12. Competition and Trade Practice Standards

 

  12.1 The Company shall compete vigorously and creatively in its business activities, but its efforts in the marketplace shall be conducted in a fair and ethical manner in strict compliance with applicable competition and trade practice laws and regulations.

 

  12.2 Under no circumstances shall any employee of the Company be a party to any collusion or concerted effort of any type involving any competitor, vendor, supplier, customer or other party, which is in restraint of trade or in violation of laws and regulations designed to foster competition.
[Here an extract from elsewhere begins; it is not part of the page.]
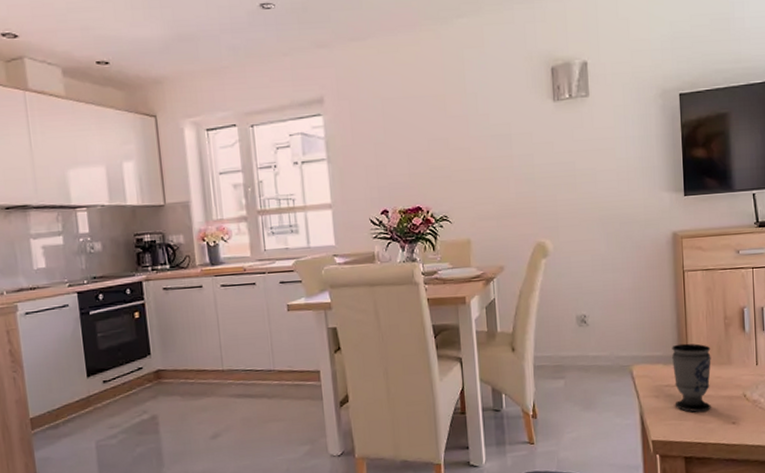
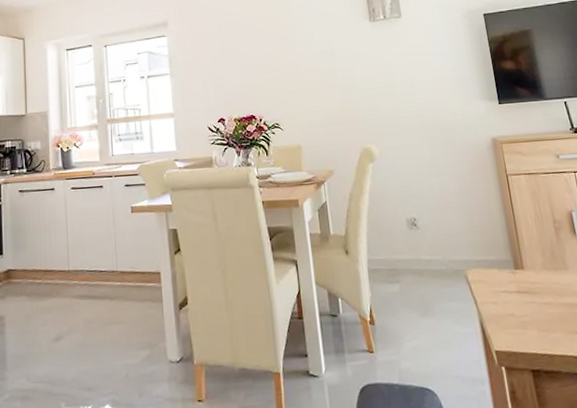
cup: present [672,343,711,412] -> none [504,247,553,321]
Because laws relating to competition are complex, employees should refer matters about which they are in doubt to their superior or seek the advice of the Company’s counsel.

 

13. Standards of Conduct

Although the various matters addressed in this Code do not cover the full spectrum of employee activities, they are indicative of the Company’s commitment to the maintenance of high standards of conduct and are to be considered descriptive of the type of behavior expected from employees in all circumstances.

 

14. Distribution

Each employee of the Company who has executive, managerial or supervisory responsibilities, or deals with governmental officials or political parties or candidates on behalf of the Company, who has the involvement in the acquisition of golf course properties or the oversight of Company assets, or who has access to confidential information, will be provided with a copy of this Code. To ensure proper understanding of the Code, any questions as to its application to the area of responsibility and jurisdiction of the employee will be explained fully by his or her superior or by the Audit Committee.

 

15. Agreements

Unless otherwise provided in the Company’s standard operating procedures, no employee of the Company shall be authorized without the prior approval of the Chief Executive Officer in each instance to: (i) enter any contract (written or oral), (ii) obligate the Company to enter any contract (written or oral), (iii) enter any “side” agreements (written or oral) with any third-party, (iv) enter any letters of intent or agreements (written or oral) with any third-parties which are intended to be binding or non-binding, or (v) otherwise give the impression to any third-party that the Company may or will enter any contract (written or oral) with any such third-party (now or in the future).

 

16. Amendments

Each employee of the Company acknowledges that the subject Code of Business Conduct may be amended from time to time on the initiative of the Chief Executive Officer.

*        *        *

 

At commencement of employment, and from time to time thereafter as requested by the Chief Executive Officer of the Company, each such employee shall sign the prescribed form of acknowledgement (which will be retained by the Corporate Director of Human Resources) confirming that each such employee has completed the required form acknowledging that such employee has read or reread, as the case may be, the current version of the Code of Business Conduct and has complied with its terms.